If any of your patients have symptoms related to traumatic
post-concussion syndrome, they may very well have sustained a traumatic
head injury. These symptoms include headaches with nausea, memory loss,
double vision, loss of concentration, decreased attention span,
increased sensitivity to distractions, etc. If these symptoms do not
resolve within four to six weeks, you need to refer your patient to a
neurologist for an evaluation and/or a neuropsychologist for testing to
provide further evaluation and documentation of the traumatic head
injury and to rule out more significant injury. The results of this
evaluation may necessitate close monitoring and/or cognitive
re-training and assistance to the patient.
Recent research has shown acknowledgment, assessment, and treatment can
diminish the secondary, post-concussion syndrome or minor traumatic
brain injury effects by giving your patient necessary coping skills and
stabilizing their "sense of self." This in turn, enables the patient to
focus their attention and energy on their physical recovery.

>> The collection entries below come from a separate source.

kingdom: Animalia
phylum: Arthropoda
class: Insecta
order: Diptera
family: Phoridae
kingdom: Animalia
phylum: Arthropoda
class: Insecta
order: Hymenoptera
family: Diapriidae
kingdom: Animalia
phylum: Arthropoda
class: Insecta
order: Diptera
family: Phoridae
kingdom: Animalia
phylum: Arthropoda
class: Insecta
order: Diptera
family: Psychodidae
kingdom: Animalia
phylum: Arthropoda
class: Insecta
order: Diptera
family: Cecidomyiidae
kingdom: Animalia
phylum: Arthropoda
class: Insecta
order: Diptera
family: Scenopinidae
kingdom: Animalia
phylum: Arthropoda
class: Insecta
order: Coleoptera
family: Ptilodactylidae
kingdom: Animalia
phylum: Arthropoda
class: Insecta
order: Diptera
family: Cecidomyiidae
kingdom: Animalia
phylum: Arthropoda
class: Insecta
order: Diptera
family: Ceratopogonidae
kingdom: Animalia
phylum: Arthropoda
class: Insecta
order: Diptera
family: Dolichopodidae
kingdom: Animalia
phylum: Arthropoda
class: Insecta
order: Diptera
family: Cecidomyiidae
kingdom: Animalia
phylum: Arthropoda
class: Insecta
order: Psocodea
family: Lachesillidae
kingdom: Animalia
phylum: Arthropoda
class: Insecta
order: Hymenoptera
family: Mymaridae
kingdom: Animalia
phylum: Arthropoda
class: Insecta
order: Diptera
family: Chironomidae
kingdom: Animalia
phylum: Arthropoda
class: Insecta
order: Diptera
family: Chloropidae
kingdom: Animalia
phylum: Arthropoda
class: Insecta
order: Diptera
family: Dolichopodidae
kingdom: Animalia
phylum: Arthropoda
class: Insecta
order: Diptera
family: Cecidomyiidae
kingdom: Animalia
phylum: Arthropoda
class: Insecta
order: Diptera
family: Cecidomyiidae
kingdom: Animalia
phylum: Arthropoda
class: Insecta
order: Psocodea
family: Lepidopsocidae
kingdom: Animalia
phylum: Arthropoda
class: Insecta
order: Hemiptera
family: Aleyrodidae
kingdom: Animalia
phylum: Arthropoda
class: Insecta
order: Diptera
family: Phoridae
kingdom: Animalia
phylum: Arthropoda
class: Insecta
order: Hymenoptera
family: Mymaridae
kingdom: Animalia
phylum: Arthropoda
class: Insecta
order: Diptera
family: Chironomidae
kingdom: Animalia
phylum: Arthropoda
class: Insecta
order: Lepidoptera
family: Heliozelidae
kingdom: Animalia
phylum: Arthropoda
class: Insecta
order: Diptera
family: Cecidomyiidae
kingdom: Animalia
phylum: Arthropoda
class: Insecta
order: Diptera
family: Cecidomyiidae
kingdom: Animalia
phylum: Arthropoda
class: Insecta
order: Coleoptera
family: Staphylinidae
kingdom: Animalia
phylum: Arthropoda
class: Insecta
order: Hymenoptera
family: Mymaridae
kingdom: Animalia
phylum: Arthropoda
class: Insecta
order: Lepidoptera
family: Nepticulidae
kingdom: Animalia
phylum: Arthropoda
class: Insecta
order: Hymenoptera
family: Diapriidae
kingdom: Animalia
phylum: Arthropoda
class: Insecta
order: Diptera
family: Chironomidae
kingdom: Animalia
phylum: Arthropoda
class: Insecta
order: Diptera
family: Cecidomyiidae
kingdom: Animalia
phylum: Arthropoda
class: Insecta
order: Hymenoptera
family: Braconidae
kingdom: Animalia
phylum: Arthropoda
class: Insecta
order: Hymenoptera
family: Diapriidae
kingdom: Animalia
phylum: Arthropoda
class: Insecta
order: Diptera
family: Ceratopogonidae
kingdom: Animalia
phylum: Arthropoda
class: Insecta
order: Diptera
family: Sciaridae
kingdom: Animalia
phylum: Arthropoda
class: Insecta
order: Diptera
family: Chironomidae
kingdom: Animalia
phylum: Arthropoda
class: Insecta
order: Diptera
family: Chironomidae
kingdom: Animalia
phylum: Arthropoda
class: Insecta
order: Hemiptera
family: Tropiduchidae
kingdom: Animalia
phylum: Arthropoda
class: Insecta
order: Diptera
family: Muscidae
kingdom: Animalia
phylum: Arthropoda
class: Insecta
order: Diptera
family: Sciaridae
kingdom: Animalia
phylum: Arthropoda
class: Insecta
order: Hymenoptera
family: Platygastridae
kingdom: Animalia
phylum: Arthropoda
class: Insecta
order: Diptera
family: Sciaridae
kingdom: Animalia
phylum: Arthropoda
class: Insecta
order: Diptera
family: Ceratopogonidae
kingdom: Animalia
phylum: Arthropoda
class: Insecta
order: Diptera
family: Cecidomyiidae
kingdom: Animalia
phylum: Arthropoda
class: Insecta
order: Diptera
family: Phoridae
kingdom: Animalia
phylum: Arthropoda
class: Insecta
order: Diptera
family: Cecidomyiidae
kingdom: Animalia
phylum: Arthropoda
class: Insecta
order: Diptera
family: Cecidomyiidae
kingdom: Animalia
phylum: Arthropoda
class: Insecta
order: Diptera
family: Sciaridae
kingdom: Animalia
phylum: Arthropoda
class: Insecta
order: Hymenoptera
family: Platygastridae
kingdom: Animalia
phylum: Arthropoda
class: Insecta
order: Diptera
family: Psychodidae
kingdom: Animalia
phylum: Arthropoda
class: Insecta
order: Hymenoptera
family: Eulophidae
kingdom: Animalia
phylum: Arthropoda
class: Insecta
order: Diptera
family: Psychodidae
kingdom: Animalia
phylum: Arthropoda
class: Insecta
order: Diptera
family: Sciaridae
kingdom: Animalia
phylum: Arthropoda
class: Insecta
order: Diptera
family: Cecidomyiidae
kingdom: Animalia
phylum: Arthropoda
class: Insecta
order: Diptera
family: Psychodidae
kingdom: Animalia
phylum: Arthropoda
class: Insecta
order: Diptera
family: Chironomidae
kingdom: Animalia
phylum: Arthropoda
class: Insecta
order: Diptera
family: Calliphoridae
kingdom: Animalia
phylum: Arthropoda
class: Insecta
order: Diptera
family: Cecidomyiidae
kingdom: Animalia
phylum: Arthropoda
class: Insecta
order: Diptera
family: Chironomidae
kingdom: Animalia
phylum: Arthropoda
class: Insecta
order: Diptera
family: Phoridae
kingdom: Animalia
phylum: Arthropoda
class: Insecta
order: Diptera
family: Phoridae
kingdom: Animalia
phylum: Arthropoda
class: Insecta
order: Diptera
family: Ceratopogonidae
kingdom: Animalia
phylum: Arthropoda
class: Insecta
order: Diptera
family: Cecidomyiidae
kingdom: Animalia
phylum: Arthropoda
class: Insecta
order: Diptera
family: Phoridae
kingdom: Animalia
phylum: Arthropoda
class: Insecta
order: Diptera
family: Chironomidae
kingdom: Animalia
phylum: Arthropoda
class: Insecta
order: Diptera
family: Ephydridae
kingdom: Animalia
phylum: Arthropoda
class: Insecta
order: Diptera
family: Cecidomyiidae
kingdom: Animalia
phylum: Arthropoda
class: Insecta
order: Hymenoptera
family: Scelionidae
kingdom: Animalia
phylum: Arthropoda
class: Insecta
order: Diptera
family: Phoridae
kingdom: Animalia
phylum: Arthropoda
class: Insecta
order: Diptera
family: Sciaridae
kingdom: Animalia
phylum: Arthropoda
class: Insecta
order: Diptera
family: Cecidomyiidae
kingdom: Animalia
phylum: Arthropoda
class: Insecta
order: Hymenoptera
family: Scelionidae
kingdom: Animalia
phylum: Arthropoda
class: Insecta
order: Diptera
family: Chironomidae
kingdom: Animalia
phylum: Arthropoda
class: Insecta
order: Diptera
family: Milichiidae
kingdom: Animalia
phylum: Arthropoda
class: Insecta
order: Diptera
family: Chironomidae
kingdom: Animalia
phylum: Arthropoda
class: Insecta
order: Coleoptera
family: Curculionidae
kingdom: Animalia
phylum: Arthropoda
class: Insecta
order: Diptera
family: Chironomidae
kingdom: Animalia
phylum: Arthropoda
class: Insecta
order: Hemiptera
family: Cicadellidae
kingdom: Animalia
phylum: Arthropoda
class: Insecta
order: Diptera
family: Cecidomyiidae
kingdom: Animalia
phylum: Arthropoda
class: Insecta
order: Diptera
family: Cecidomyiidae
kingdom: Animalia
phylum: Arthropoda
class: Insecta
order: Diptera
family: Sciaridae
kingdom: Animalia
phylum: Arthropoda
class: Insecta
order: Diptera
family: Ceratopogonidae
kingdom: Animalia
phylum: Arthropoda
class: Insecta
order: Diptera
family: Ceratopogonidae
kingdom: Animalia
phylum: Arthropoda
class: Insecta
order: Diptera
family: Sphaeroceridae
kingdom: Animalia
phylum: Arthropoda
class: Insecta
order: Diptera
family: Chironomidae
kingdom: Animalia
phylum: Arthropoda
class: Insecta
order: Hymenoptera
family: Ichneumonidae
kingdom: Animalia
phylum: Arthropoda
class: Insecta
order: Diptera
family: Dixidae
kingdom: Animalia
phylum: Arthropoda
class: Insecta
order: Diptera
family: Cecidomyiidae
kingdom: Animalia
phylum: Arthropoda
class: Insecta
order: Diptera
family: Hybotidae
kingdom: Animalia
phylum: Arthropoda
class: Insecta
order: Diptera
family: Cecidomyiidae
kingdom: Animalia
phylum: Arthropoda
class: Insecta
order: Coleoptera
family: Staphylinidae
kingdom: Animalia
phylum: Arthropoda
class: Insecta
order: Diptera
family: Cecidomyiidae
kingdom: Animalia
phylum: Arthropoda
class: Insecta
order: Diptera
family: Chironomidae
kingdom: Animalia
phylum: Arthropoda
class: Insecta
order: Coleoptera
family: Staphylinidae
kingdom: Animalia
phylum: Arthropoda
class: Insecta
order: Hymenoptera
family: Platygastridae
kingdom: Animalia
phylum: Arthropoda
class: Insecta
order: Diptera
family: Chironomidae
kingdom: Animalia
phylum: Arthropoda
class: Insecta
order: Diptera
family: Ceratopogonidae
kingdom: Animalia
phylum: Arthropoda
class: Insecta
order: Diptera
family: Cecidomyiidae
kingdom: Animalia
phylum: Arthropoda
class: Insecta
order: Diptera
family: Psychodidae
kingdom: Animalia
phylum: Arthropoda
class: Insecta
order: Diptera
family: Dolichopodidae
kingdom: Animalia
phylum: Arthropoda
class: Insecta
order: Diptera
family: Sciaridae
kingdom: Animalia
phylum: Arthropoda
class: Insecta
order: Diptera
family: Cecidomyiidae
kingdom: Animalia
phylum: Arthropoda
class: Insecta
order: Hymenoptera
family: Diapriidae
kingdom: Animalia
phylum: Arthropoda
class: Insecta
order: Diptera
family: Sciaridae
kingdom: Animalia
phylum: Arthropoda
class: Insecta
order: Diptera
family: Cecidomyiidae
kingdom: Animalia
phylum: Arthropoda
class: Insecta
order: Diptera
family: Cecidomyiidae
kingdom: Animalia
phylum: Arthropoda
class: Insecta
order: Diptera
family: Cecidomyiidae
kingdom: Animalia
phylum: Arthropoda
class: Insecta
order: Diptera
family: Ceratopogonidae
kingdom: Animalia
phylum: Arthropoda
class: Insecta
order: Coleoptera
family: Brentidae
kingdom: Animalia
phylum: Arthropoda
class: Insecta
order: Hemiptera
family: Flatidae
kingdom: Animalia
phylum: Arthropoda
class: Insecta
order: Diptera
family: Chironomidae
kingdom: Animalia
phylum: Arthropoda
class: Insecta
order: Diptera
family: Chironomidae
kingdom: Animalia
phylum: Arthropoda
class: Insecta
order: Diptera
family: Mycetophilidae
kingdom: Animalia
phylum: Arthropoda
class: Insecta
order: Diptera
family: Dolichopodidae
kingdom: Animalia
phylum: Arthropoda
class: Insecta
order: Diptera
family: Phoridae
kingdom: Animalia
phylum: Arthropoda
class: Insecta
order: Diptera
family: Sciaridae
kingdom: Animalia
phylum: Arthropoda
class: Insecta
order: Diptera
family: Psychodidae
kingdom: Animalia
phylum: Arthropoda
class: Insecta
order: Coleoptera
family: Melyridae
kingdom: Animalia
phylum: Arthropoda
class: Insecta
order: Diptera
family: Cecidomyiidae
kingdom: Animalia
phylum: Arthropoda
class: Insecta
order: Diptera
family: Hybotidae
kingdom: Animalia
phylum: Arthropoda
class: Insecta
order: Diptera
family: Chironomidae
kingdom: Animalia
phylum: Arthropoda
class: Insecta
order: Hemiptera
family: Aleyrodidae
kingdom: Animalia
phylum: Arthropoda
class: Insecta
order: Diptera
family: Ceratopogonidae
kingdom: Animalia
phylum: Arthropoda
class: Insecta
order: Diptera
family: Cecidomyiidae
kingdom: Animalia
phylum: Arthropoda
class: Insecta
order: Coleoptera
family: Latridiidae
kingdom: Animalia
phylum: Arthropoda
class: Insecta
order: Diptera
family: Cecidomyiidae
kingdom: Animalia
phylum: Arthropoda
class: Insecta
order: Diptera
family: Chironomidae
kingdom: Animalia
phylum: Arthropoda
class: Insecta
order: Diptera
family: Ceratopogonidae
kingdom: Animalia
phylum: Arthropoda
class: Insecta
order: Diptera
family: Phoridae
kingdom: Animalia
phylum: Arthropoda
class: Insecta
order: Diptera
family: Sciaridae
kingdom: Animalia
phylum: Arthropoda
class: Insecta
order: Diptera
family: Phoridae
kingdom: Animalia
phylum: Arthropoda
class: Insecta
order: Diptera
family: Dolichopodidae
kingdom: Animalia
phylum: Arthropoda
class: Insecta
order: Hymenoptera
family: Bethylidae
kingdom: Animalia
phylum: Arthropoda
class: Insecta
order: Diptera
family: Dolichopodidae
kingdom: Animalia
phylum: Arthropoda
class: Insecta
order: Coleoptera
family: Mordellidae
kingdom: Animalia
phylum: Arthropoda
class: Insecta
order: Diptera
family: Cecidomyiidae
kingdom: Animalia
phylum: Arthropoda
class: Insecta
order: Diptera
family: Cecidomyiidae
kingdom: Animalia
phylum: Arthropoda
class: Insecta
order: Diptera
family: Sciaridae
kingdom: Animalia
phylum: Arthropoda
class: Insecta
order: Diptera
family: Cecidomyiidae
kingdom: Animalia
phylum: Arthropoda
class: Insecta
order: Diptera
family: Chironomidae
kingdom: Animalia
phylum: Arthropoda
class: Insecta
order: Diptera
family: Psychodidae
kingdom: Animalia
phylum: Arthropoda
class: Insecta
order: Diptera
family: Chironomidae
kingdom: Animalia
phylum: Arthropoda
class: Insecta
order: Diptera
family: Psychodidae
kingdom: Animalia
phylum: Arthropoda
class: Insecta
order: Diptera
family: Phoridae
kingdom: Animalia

Finally, it is also prudent to advise your patient to consult with an
attorney specializing in personal injury, brain trauma, and insurance
law as traumatic brain injuries often present challenging issues which
must be handled effectively to enable the injured person to obtain care
and bring about the successful resolution of their claim.
1 R. Giordani Rimel, J.B. Barth, T. Boll, and J. Jane, Disability Caused by Minor Head Injury, Neurosurgery, pp. 221-228 (1981); M. Rosenthal, Traumatic Head Injury: Neurobehavioral Consequences, Rehabilitation Psychology Desk Reference, pp. 57-63 (1987).
2 Edward Wolpow, M.D., Mild Head Injury: After The Fall, Harvard Health Letter, Vol. 16. No. 6. (1991).
3 R. Lynch, Traumatic Head Injury: Implications for Rehabilitation Counseling, Journal of Applied Rehabilitation Counseling, pp. 3, 32-35, (1983).
4 Thomas Kay, Ph.D. Minor Head Injury: An Introduction For Professionals, Head Trauma Research Project, New York University Medical Center (1986).
5 D. Davidoff, H. Kessler, D. Laibstain, D. Mark, Neurobehavioral Sequelae of Minor Head Injury: A Consideration of Post-Concussion Syndrome vs. Post-Traumatic Stress Disorder, Cognitive Rehabilitation, pp. 8-12 (1988).